Either way, I'd keep talking to him about it. Explain it has a lot to do with your mother and your need for a little more life before the routine begins - that you don't want to put either of you in a situation where resentment could build because you love him so much. You have to be fair to BOTH of you. There is always time to settle down, maybe you could meet somewhere in the middle. Do a year of exploring then give him the home life he wants. I don't know... there must be compromise or one of you will feel like you got the short end of the marriage stick.
I think you feel so claustrophobic mainly because you don't want to live so close to your mother and having to see her/deal with her on a regular basis. I can relate to that feeling. If your relationship with your mother is not too great, buying a house near her would make you feel trapped. To be honest, I feel the same way. I feel like I cannot start "living" for real and be free until I move far away from my mother. In fact, it would be best if she lived in a different country. Some people are just a bad influence on us and we have too many bad/painful memories associated with them. I think exploring the possibility of a move would not be such a bad option right now.

As far as the "routine" of marriage, well, single life can be boring too. I'm in my 30s, single, never married, and a lot of days I'm also bored out of my mind and feel like I'm suffocating. It's the same "home-work-grocery shopping-bill paying-apartment cleaning" routine, except I have no one to help me and I come home to an empty apartment day after day. So, I don't know if you'd like to trade places with that.
I can totally understand both sides, but like I said before - until you are ready to settle he can't force the issue as a 'his way or the highway' bottom line. You ARE younger, he has to respect that, and he is older and you need to respect that as well. What point will there be in "settling" and "investing" if it's only in an resentment filled marriage because one partner isn't getting the equality they're looking for?

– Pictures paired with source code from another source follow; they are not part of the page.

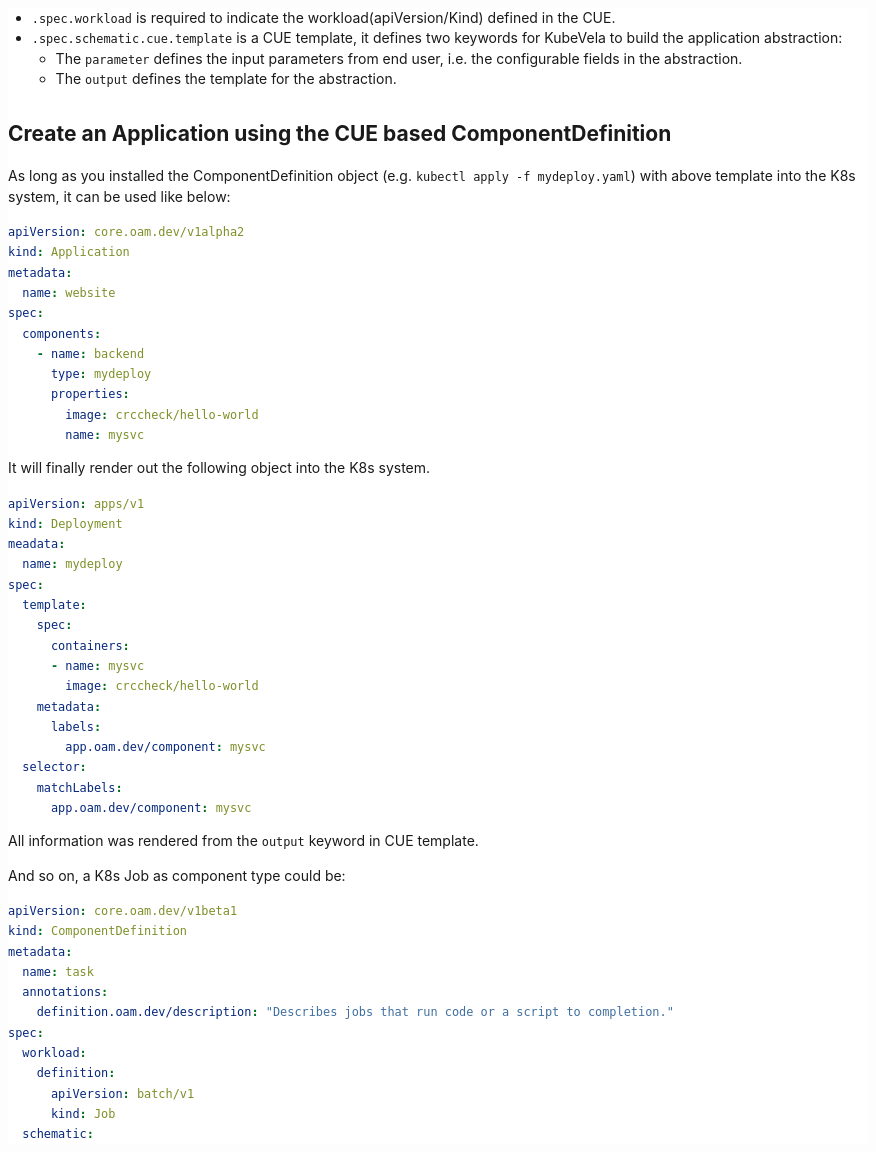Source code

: - `.spec.workload` is required to indicate the workload(apiVersion/Kind) defined in the CUE.
- `.spec.schematic.cue.template` is a CUE template, it defines two keywords for KubeVela to build the application abstraction:
    * The `parameter` defines the input parameters from end user, i.e. the configurable fields in the abstraction.
    * The `output` defines the template for the abstraction.


## Create an Application using the CUE based ComponentDefinition

As long as you installed the ComponentDefinition object (e.g. `kubectl apply -f mydeploy.yaml`) with above template into
the K8s system, it can be used like below:

  ```yaml
  apiVersion: core.oam.dev/v1alpha2
  kind: Application
  metadata:
    name: website
  spec:
    components:
      - name: backend
        type: mydeploy
        properties:
          image: crccheck/hello-world
          name: mysvc
  ```

It will finally render out the following object into the K8s system.

```yaml
apiVersion: apps/v1
kind: Deployment
meadata:
  name: mydeploy
spec:
  template:
    spec:
      containers:
      - name: mysvc
        image: crccheck/hello-world
    metadata:
      labels:
        app.oam.dev/component: mysvc
  selector:
    matchLabels:
      app.oam.dev/component: mysvc
```  

All information was rendered from the `output` keyword in CUE template.

And so on, a K8s Job as component type could be:

```yaml
apiVersion: core.oam.dev/v1beta1
kind: ComponentDefinition
metadata:
  name: task
  annotations:
    definition.oam.dev/description: "Describes jobs that run code or a script to completion."
spec:
  workload:
    definition:
      apiVersion: batch/v1
      kind: Job
  schematic:
```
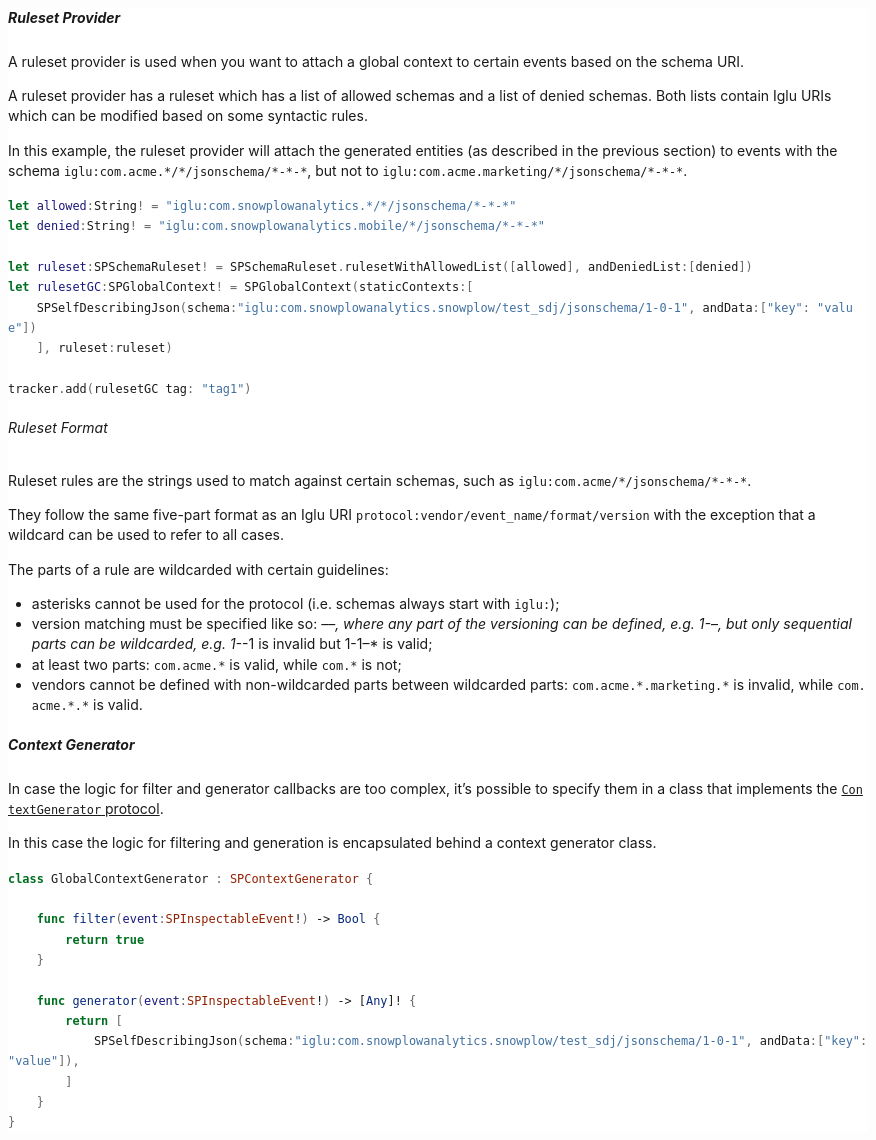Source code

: ##### Ruleset Provider

A ruleset provider is used when you want to attach a global context to certain events based on the schema URI.

A ruleset provider has a ruleset which has a list of allowed schemas and a list of denied schemas. Both lists contain Iglu URIs which can be modified based on some syntactic rules.

In this example, the ruleset provider will attach the generated entities (as described in the previous section) to events with the schema `iglu:com.acme.*/*/jsonschema/*-*-*`, but not to `iglu:com.acme.marketing/*/jsonschema/*-*-*`.

```swift
let allowed:String! = "iglu:com.snowplowanalytics.*/*/jsonschema/*-*-*"
let denied:String! = "iglu:com.snowplowanalytics.mobile/*/jsonschema/*-*-*"

let ruleset:SPSchemaRuleset! = SPSchemaRuleset.rulesetWithAllowedList([allowed], andDeniedList:[denied])
let rulesetGC:SPGlobalContext! = SPGlobalContext(staticContexts:[
    SPSelfDescribingJson(schema:"iglu:com.snowplowanalytics.snowplow/test_sdj/jsonschema/1-0-1", andData:["key": "value"])
    ], ruleset:ruleset)

tracker.add(rulesetGC tag: "tag1")
```

###### Ruleset Format

Ruleset rules are the strings used to match against certain schemas, such as `iglu:com.acme/*/jsonschema/*-*-*`.

They follow the same five-part format as an Iglu URI `protocol:vendor/event_name/format/version` with the exception that a wildcard can be used to refer to all cases.

The parts of a rule are wildcarded with certain guidelines:

- asterisks cannot be used for the protocol (i.e. schemas always start with `iglu:`);
- version matching must be specified like so: *–*–*, where any part of the versioning can be defined, e.g. 1-*–*, but only sequential parts can be wildcarded, e.g. 1-*-1 is invalid but 1-1–* is valid;
- at least two parts: `com.acme.*` is valid, while `com.*` is not;
- vendors cannot be defined with non-wildcarded parts between wildcarded parts: `com.acme.*.marketing.*` is invalid, while `com.acme.*.*` is valid.

##### Context Generator

In case the logic for filter and generator callbacks are too complex, it’s possible to specify them in a class that implements the [`ContextGenerator` protocol](TODO).

In this case the logic for filtering and generation is encapsulated behind a context generator class.

```swift
class GlobalContextGenerator : SPContextGenerator {

    func filter(event:SPInspectableEvent!) -> Bool {
        return true
    }

    func generator(event:SPInspectableEvent!) -> [Any]! {
        return [
            SPSelfDescribingJson(schema:"iglu:com.snowplowanalytics.snowplow/test_sdj/jsonschema/1-0-1", andData:["key": "value"]),
        ]
    }
}
```

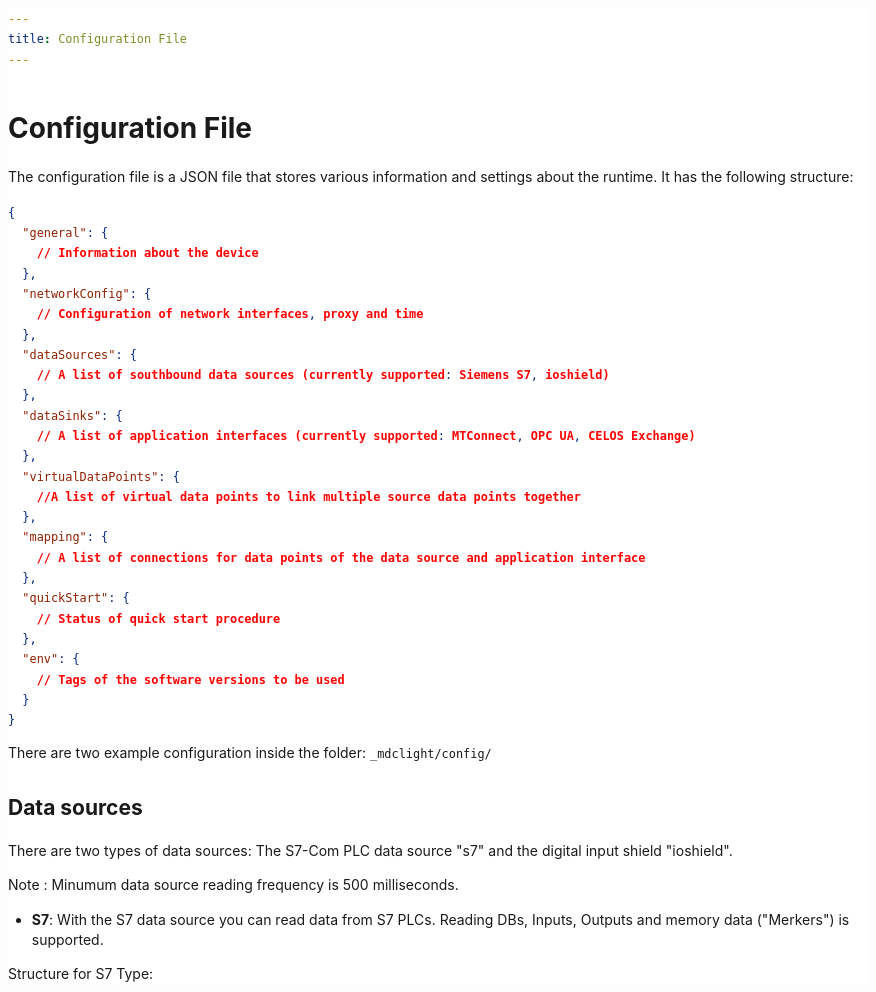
 ```yaml
---
title: Configuration File
---
```


# Configuration File

The configuration file is a JSON file that stores various information and settings about the runtime. It has the following structure:

```json
{
  "general": {
    // Information about the device
  },
  "networkConfig": {
    // Configuration of network interfaces, proxy and time
  },
  "dataSources": {
    // A list of southbound data sources (currently supported: Siemens S7, ioshield)
  },
  "dataSinks": {
    // A list of application interfaces (currently supported: MTConnect, OPC UA, CELOS Exchange)
  },
  "virtualDataPoints": {
    //A list of virtual data points to link multiple source data points together
  },
  "mapping": {
    // A list of connections for data points of the data source and application interface
  },
  "quickStart": {
    // Status of quick start procedure
  },
  "env": {
    // Tags of the software versions to be used
  }
}
```

There are two example configuration inside the folder: `_mdclight/config/`

## Data sources

There are two types of data sources: The S7-Com PLC data source "s7" and the digital input shield "ioshield".

Note : Minumum data source reading frequency is 500 milliseconds.

- **S7**: With the S7 data source you can read data from S7 PLCs. Reading DBs, Inputs, Outputs and memory data ("Merkers") is supported.

Structure for S7 Type:

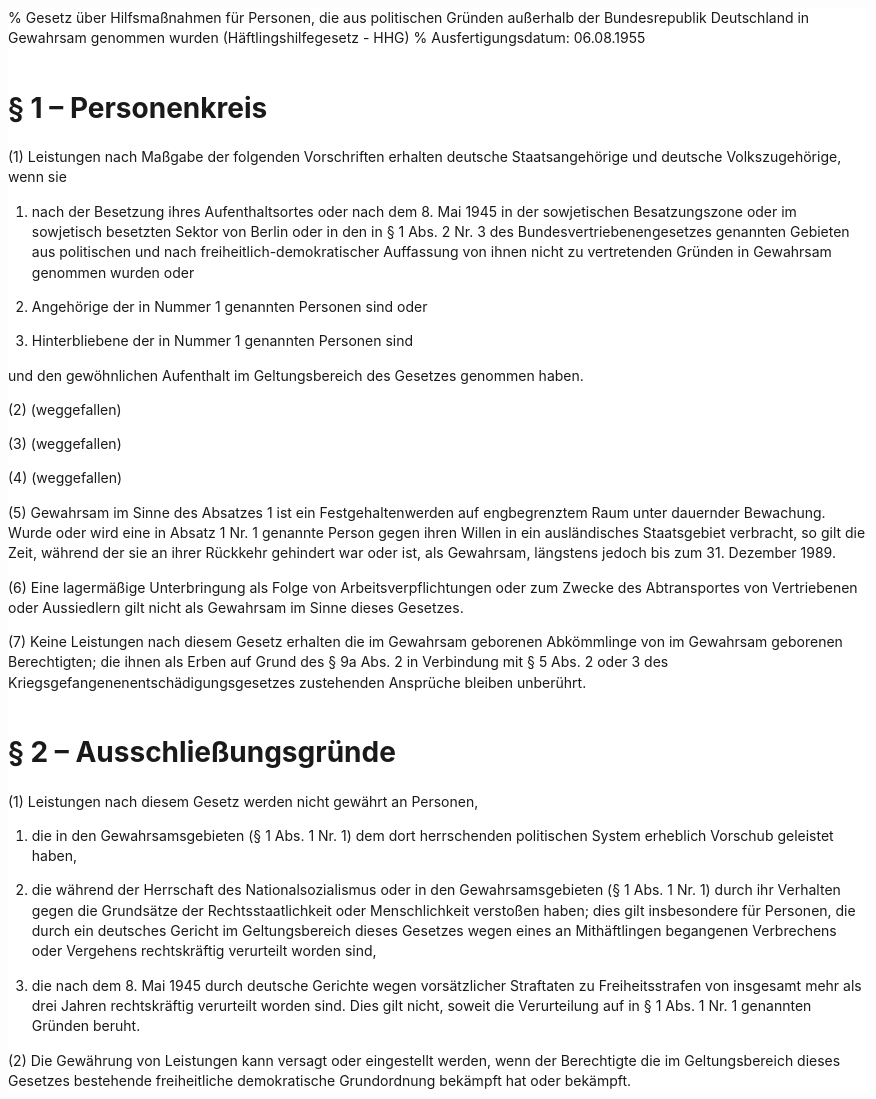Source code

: % Gesetz über Hilfsmaßnahmen für Personen, die aus politischen Gründen außerhalb der Bundesrepublik Deutschland in Gewahrsam genommen wurden  (Häftlingshilfegesetz - HHG)
% Ausfertigungsdatum: 06.08.1955
 
# § 1 – Personenkreis

(1) Leistungen nach Maßgabe der folgenden Vorschriften erhalten deutsche Staatsangehörige und deutsche Volkszugehörige, wenn sie

1. nach der Besetzung ihres Aufenthaltsortes oder nach dem 8. Mai 1945 in der sowjetischen Besatzungszone oder im sowjetisch besetzten Sektor von Berlin oder in den in § 1 Abs. 2 Nr. 3 des Bundesvertriebenengesetzes genannten Gebieten aus politischen und nach freiheitlich-demokratischer Auffassung von ihnen nicht zu vertretenden Gründen in Gewahrsam genommen wurden oder

2. Angehörige der in Nummer 1 genannten Personen sind oder

3. Hinterbliebene der in Nummer 1 genannten Personen sind

und den gewöhnlichen Aufenthalt im Geltungsbereich des Gesetzes genommen haben.

(2) (weggefallen)

(3) (weggefallen)

(4) (weggefallen)

(5) Gewahrsam im Sinne des Absatzes 1 ist ein Festgehaltenwerden auf engbegrenztem Raum unter dauernder Bewachung. Wurde oder wird eine in Absatz 1 Nr. 1 genannte Person gegen ihren Willen in ein ausländisches Staatsgebiet verbracht, so gilt die Zeit, während der sie an ihrer Rückkehr gehindert war oder ist, als Gewahrsam, längstens jedoch bis zum 31. Dezember 1989.

(6) Eine lagermäßige Unterbringung als Folge von Arbeitsverpflichtungen oder zum Zwecke des Abtransportes von Vertriebenen oder Aussiedlern gilt nicht als Gewahrsam im Sinne dieses Gesetzes.

(7) Keine Leistungen nach diesem Gesetz erhalten die im Gewahrsam geborenen Abkömmlinge von im Gewahrsam geborenen Berechtigten; die ihnen als Erben auf Grund des § 9a Abs. 2 in Verbindung mit § 5 Abs. 2 oder 3 des Kriegsgefangenenentschädigungsgesetzes zustehenden Ansprüche bleiben unberührt.

# § 2 – Ausschließungsgründe

(1) Leistungen nach diesem Gesetz werden nicht gewährt an Personen,

1. die in den Gewahrsamsgebieten (§ 1 Abs. 1 Nr. 1) dem dort herrschenden politischen System erheblich Vorschub geleistet haben,

2. die während der Herrschaft des Nationalsozialismus oder in den Gewahrsamsgebieten (§ 1 Abs. 1 Nr. 1) durch ihr Verhalten gegen die Grundsätze der Rechtsstaatlichkeit oder Menschlichkeit verstoßen haben; dies gilt insbesondere für Personen, die durch ein deutsches Gericht im Geltungsbereich dieses Gesetzes wegen eines an Mithäftlingen begangenen Verbrechens oder Vergehens rechtskräftig verurteilt worden sind,

3. die nach dem 8. Mai 1945 durch deutsche Gerichte wegen vorsätzlicher Straftaten zu Freiheitsstrafen von insgesamt mehr als drei Jahren rechtskräftig verurteilt worden sind. Dies gilt nicht, soweit die Verurteilung auf in § 1 Abs. 1 Nr. 1 genannten Gründen beruht.

(2) Die Gewährung von Leistungen kann versagt oder eingestellt werden, wenn der Berechtigte die im Geltungsbereich dieses Gesetzes bestehende freiheitliche demokratische Grundordnung bekämpft hat oder bekämpft.
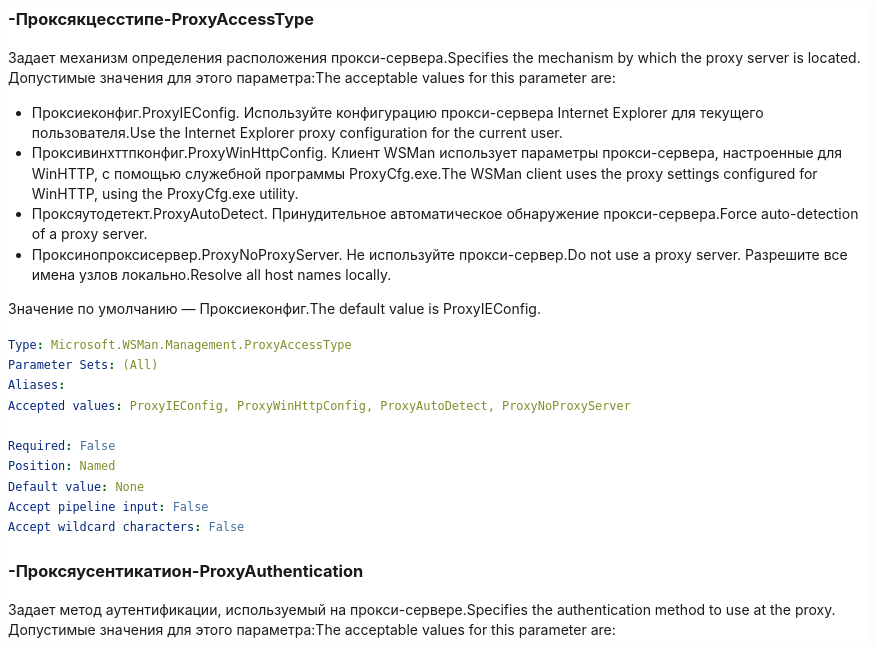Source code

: ### <span data-ttu-id="b4a93-130">-Проксякцесстипе</span><span class="sxs-lookup"><span data-stu-id="b4a93-130">-ProxyAccessType</span></span>
<span data-ttu-id="b4a93-131">Задает механизм определения расположения прокси-сервера.</span><span class="sxs-lookup"><span data-stu-id="b4a93-131">Specifies the mechanism by which the proxy server is located.</span></span>
<span data-ttu-id="b4a93-132">Допустимые значения для этого параметра:</span><span class="sxs-lookup"><span data-stu-id="b4a93-132">The acceptable values for this parameter are:</span></span>

- <span data-ttu-id="b4a93-133">Проксиеконфиг.</span><span class="sxs-lookup"><span data-stu-id="b4a93-133">ProxyIEConfig.</span></span>
<span data-ttu-id="b4a93-134">Используйте конфигурацию прокси-сервера Internet Explorer для текущего пользователя.</span><span class="sxs-lookup"><span data-stu-id="b4a93-134">Use the Internet Explorer proxy configuration for the current user.</span></span>
- <span data-ttu-id="b4a93-135">Проксивинхттпконфиг.</span><span class="sxs-lookup"><span data-stu-id="b4a93-135">ProxyWinHttpConfig.</span></span>
<span data-ttu-id="b4a93-136">Клиент WSMan использует параметры прокси-сервера, настроенные для WinHTTP, с помощью служебной программы ProxyCfg.exe.</span><span class="sxs-lookup"><span data-stu-id="b4a93-136">The WSMan client uses the proxy settings configured for WinHTTP, using the ProxyCfg.exe utility.</span></span>
- <span data-ttu-id="b4a93-137">Проксяутодетект.</span><span class="sxs-lookup"><span data-stu-id="b4a93-137">ProxyAutoDetect.</span></span>
<span data-ttu-id="b4a93-138">Принудительное автоматическое обнаружение прокси-сервера.</span><span class="sxs-lookup"><span data-stu-id="b4a93-138">Force auto-detection of a proxy server.</span></span>
- <span data-ttu-id="b4a93-139">Проксинопроксисервер.</span><span class="sxs-lookup"><span data-stu-id="b4a93-139">ProxyNoProxyServer.</span></span>
<span data-ttu-id="b4a93-140">Не используйте прокси-сервер.</span><span class="sxs-lookup"><span data-stu-id="b4a93-140">Do not use a proxy server.</span></span>
<span data-ttu-id="b4a93-141">Разрешите все имена узлов локально.</span><span class="sxs-lookup"><span data-stu-id="b4a93-141">Resolve all host names locally.</span></span>

<span data-ttu-id="b4a93-142">Значение по умолчанию — Проксиеконфиг.</span><span class="sxs-lookup"><span data-stu-id="b4a93-142">The default value is ProxyIEConfig.</span></span>

```yaml
Type: Microsoft.WSMan.Management.ProxyAccessType
Parameter Sets: (All)
Aliases:
Accepted values: ProxyIEConfig, ProxyWinHttpConfig, ProxyAutoDetect, ProxyNoProxyServer

Required: False
Position: Named
Default value: None
Accept pipeline input: False
Accept wildcard characters: False
```

### <span data-ttu-id="b4a93-143">-Проксяусентикатион</span><span class="sxs-lookup"><span data-stu-id="b4a93-143">-ProxyAuthentication</span></span>
<span data-ttu-id="b4a93-144">Задает метод аутентификации, используемый на прокси-сервере.</span><span class="sxs-lookup"><span data-stu-id="b4a93-144">Specifies the authentication method to use at the proxy.</span></span>
<span data-ttu-id="b4a93-145">Допустимые значения для этого параметра:</span><span class="sxs-lookup"><span data-stu-id="b4a93-145">The acceptable values for this parameter are:</span></span>
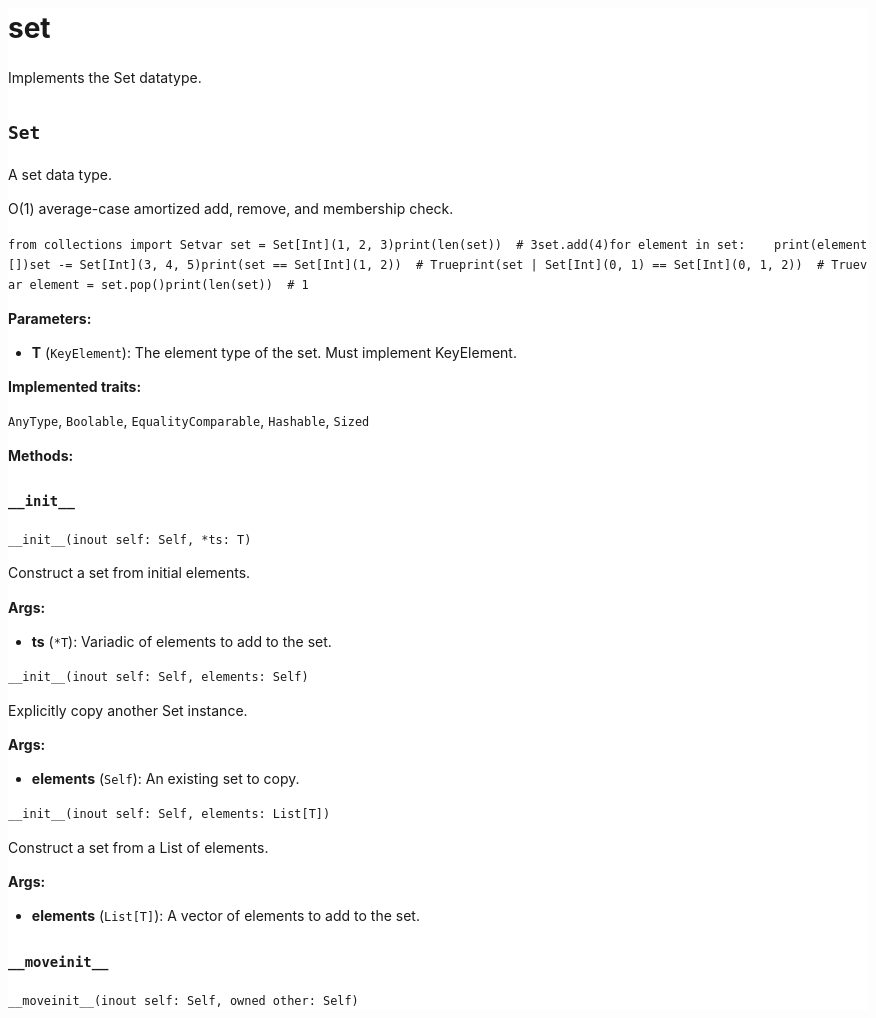 # set

Implements the Set datatype.

## `Set`[​](https://docs.modular.com/mojo/stdlib/collections/set#set "Direct link to set")

A set data type.

O(1) average-case amortized add, remove, and membership check.

```
from collections import Setvar set = Set[Int](1, 2, 3)print(len(set))  # 3set.add(4)for element in set:    print(element[])set -= Set[Int](3, 4, 5)print(set == Set[Int](1, 2))  # Trueprint(set | Set[Int](0, 1) == Set[Int](0, 1, 2))  # Truevar element = set.pop()print(len(set))  # 1
```

**Parameters:**

- ​**T** (`KeyElement`): The element type of the set. Must implement KeyElement.

**Implemented traits:**

`AnyType`, `Boolable`, `EqualityComparable`, `Hashable`, `Sized`

**Methods:**

### `__init__`[​](https://docs.modular.com/mojo/stdlib/collections/set#__init__ "Direct link to __init__")

`__init__(inout self: Self, *ts: T)`

Construct a set from initial elements.

**Args:**

- ​**ts** (`*T`): Variadic of elements to add to the set.

`__init__(inout self: Self, elements: Self)`

Explicitly copy another Set instance.

**Args:**

- ​**elements** (`Self`): An existing set to copy.

`__init__(inout self: Self, elements: List[T])`

Construct a set from a List of elements.

**Args:**

- ​**elements** (`List[T]`): A vector of elements to add to the set.

### `__moveinit__`[​](https://docs.modular.com/mojo/stdlib/collections/set#__moveinit__ "Direct link to __moveinit__")

`__moveinit__(inout self: Self, owned other: Self)`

A year would not slow down his process by much at all, and it gives you the opportunity to experience what you need. It doesn't sound like you're asking for years and years - something must be better than nothing. But buying a house somewhere you don't want to live is not going to be a pleasant situation for your marriage, which holds the possibility of unhappiness between you two and NOT just where you live as a result.

Is a house purchase *right now* so very important to him that he's willing to risk the bond of marriage that you two hold? The point is you are not asking him to give that up for long, and certainly not forever, if he could just be patient for a year or two and help you fulfill your needs it'll be such a better situation down the road when you DO invest and buy a home and have children. If you were asking for 5-10 years I'd see his point, but honestly, a year or two would not put him far behind by any means, and he wouldn't be forcing you into a situation that would make you terribly unhappy.

I don't know, it just seems like there must be a middle ground here, you just have to find what works for the 2 of you in all fairness.
YES!!! This is so totally me these days. I think for me it's a midlife crisis (I am 41) but I think you can have a mid-life crisis at any age.

I am at a place where I find myself questioning my choices and whether there were better choices I could have made both as far as career, spouse, and children (no kids)...I love my husband but there are days when I think that "he is not enough for me"

I want to travel and I want to do new things, he is content to stay put and do the same things we've always done for the last 10 years of our marriage.


I don't know what the answer is but you aren't alone!